JSLIST gear or Joint Service Lightweight Integrated Suit Technology is designed to protect its wearers against chemicals. The suit consists of a hooded jacket, pants, gloves, a gas mask, and multi-purpose overboots.
In addition to learning about the chemical suit, Hains hopes that Cadets will gain confidence in themselves and the equipment.
The Cadets quickly learned how well their equipment worked. Cadets were given the option to remove their masks, and all of them chose to do so.
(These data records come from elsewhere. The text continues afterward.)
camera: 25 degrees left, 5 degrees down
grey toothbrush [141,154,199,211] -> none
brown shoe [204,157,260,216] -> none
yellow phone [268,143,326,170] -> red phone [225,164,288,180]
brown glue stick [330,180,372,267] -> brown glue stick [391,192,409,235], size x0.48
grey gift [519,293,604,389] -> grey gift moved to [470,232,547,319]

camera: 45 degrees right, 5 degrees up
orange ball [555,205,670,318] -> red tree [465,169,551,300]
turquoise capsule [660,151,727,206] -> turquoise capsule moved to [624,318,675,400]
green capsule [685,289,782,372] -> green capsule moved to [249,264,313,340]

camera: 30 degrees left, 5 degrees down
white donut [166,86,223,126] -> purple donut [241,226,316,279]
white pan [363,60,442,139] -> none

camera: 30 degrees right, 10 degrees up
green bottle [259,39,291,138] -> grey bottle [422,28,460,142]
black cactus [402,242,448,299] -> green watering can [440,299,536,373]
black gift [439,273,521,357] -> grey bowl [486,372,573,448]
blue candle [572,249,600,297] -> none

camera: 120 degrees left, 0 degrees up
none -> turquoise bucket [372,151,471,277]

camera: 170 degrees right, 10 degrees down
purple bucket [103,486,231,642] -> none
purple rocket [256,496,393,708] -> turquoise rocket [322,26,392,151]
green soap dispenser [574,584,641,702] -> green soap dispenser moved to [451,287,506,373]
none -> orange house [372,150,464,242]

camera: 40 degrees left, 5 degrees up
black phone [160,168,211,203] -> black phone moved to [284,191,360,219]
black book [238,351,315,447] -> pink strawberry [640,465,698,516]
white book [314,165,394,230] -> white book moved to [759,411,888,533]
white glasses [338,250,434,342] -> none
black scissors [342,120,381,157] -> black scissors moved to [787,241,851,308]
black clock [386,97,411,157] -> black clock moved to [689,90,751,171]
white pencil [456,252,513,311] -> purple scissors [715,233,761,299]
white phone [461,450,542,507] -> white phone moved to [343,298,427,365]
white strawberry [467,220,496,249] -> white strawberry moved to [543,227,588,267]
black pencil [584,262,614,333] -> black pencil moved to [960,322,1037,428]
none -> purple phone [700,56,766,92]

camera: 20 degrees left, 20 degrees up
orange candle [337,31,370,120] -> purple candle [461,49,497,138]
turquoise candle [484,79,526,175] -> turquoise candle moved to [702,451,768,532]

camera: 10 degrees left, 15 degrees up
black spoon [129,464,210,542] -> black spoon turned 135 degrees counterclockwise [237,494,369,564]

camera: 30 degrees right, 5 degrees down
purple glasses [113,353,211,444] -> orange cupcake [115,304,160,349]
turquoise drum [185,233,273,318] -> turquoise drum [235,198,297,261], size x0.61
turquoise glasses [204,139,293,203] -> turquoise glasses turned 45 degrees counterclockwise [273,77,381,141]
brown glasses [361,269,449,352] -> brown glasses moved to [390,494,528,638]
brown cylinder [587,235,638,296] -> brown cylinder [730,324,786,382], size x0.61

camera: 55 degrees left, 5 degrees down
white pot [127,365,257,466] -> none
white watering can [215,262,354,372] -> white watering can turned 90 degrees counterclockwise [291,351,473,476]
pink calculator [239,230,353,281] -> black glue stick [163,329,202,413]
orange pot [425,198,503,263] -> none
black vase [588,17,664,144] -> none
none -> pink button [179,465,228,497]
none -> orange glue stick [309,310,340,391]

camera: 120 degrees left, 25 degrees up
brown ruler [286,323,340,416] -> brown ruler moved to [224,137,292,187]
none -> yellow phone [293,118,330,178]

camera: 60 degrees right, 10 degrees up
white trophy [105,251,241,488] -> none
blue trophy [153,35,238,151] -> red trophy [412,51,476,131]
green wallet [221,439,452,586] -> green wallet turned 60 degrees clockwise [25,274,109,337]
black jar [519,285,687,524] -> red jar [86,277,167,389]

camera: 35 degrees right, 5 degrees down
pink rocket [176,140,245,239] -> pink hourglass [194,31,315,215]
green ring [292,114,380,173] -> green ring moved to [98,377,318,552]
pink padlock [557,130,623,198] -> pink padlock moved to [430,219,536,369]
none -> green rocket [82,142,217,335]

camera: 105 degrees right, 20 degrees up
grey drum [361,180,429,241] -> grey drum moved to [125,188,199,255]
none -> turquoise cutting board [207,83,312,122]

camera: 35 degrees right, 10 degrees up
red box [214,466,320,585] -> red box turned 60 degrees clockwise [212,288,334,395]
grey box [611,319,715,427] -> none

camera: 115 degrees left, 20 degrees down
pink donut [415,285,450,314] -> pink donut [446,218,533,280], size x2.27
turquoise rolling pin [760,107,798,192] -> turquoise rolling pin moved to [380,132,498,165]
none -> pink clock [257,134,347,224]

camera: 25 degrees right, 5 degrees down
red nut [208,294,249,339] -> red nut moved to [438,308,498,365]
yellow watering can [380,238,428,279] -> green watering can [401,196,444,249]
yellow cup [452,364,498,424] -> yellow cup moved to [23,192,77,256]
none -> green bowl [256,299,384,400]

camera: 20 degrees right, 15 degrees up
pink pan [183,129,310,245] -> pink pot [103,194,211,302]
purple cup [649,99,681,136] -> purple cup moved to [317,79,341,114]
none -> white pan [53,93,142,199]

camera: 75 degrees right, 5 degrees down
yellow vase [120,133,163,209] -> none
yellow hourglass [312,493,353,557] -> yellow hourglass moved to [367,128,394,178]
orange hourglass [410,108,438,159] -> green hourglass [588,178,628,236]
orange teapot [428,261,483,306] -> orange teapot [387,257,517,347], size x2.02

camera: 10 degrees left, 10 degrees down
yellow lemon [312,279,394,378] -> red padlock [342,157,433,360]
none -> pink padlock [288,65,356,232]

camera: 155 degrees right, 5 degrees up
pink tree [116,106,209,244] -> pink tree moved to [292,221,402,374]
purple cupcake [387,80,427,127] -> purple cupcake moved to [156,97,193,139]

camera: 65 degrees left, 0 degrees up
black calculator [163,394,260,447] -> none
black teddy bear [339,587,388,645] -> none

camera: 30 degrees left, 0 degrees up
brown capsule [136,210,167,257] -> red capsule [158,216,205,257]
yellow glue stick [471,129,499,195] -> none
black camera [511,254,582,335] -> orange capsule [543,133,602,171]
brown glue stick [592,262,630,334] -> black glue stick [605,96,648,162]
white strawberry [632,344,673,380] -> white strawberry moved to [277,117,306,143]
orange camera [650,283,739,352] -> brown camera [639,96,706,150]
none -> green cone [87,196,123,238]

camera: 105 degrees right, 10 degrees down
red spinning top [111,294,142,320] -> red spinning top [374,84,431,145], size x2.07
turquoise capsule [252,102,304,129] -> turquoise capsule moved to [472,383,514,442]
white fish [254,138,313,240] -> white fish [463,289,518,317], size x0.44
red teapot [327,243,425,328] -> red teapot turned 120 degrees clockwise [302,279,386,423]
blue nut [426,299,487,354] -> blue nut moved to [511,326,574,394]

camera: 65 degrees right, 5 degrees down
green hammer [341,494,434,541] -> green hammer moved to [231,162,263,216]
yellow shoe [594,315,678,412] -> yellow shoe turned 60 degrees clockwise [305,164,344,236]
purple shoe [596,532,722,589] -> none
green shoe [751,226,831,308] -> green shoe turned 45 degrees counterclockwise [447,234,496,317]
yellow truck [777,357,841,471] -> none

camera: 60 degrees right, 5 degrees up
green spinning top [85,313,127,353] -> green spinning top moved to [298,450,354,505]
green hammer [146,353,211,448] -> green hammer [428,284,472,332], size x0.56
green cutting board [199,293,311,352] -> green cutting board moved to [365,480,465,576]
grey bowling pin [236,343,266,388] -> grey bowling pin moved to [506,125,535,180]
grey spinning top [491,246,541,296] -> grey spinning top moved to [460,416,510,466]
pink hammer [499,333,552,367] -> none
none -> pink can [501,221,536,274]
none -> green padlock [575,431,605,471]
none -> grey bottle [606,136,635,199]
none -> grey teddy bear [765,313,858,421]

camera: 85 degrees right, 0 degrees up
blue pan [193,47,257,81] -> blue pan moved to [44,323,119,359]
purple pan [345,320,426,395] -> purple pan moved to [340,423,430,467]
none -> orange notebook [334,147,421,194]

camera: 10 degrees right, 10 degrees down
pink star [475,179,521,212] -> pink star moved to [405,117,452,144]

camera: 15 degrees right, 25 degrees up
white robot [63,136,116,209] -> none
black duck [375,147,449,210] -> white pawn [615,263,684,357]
After spending a few minutes in the gas chamber with their masks on, Cadets unmasked one by one before exiting the chamber.
Kahlil Derine, an ROTC student at North Carolina A&T at Greensboro was one of the first to go through the gas chamber. “It burned a lot on my skin but the equipment works,” Derine said. “It definitely does its job.”
The Cadets weren’t the only ones who voluntarily took on the gas chamber without masks. Several drill sergeants and officers did the same.
Chaplain Matt Wilson went in with one of the platoons. “I want to experience this kind of stuff with them,” Wilson said. “I hope that if they see me experience these kinds of things with them they’ll let me into their lives.”
One by one the Cadets exited the gas chamber, many of them with their eyes closed. While it was certainly a valuable experience, it wasn’t particularly an enjoyable one.
Justin Knights of Alcorn State University at Lorman didn’t know what to expect prior to entering the gas chamber. But it didn’t take him long to find out.
“I hated it, it was burning everywhere,” Knights said. “But it was fun, I’m glad I did it.”